::: Fragment tekstu
Jesteśmy tu, w Smardzewie, bo wierzymy, że Matka Boża nas uratuje! Ona przechodzi z wiarą przez wszystkie nasze radości i smutki. Jest przecież Matką nadziei, Matką miłosierdzia, Królową Różańca Świętego i Wychowawczynią powołań kapłańskich. A skoro wysłuchaliśmy przed chwilą Ewangelii o Zwiastowaniu Maryi, to chcę was gorąco prosić, abyście na różańcu gorliwie prosili Matkę Pana, aby podobne zwiastowanie, jak Ona, mogło przeżyć wielu młodych ludzi z naszej diecezji, aby usłyszeli oni Boży głos i wezwanie do służby kapłańskiej i zakonnej. Maryja najlepiej wie, co robić, gdy brakuje wina na weselu w Kanie Galilejskiej. Ona najlepiej potrafi zaradzić naszym duchowym brakom, a takie zaczynamy teraz odczuwać w naszej diecezji!
::::::
Zadanie A:
Przepisz bez zmian wiersze listy. Zacznij od pierwszego wiersza listy i zakończ na wierszu zawierającym „state / province: North Carolina”, włączając oba skrajne wiersze.
::: Dane do wykorzystania
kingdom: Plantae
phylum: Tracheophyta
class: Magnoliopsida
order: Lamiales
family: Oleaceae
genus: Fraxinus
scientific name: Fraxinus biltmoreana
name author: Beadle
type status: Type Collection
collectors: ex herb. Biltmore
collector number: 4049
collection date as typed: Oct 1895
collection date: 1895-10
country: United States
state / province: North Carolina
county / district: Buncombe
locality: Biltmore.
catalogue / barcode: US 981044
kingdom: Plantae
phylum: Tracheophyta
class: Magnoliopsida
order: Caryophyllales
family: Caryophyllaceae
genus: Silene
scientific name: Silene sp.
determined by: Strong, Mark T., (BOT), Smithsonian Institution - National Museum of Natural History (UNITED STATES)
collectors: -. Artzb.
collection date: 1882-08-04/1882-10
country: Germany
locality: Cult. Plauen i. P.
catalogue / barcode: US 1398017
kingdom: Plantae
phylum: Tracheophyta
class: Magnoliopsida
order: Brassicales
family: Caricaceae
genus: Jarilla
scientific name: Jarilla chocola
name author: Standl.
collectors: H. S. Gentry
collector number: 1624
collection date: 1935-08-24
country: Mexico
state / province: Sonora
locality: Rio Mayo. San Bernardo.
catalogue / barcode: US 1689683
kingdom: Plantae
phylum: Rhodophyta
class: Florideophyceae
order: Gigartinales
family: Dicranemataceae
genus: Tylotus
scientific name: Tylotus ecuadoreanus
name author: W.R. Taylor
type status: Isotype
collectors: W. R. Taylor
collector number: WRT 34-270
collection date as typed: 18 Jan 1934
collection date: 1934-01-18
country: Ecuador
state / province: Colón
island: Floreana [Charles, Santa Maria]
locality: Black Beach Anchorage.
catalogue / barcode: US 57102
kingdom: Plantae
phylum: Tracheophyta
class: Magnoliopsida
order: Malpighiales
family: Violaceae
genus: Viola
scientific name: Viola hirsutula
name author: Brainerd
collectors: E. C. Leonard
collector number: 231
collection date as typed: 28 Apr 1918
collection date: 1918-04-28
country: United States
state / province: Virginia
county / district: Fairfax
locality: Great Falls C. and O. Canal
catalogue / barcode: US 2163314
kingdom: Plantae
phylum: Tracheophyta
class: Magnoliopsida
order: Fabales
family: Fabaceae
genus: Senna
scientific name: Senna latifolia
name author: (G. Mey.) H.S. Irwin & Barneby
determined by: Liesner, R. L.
::::::
Zadanie B:
Wyjaśnij na podstawie fragmentu tekstu, dlaczego jego uczestnicy przybyli do Smardzewa.

Pełna odpowiedź A:
kingdom: Plantae
phylum: Tracheophyta
class: Magnoliopsida
order: Lamiales
family: Oleaceae
genus: Fraxinus
scientific name: Fraxinus biltmoreana
name author: Beadle
type status: Type Collection
collectors: ex herb. Biltmore
collector number: 4049
collection date as typed: Oct 1895
collection date: 1895-10
country: United States
state / province: North Carolina

Pełna odpowiedź B:
Uczestnicy przybyli do Smardzewa, ponieważ wierzą, że Matka Boża ich uratuje.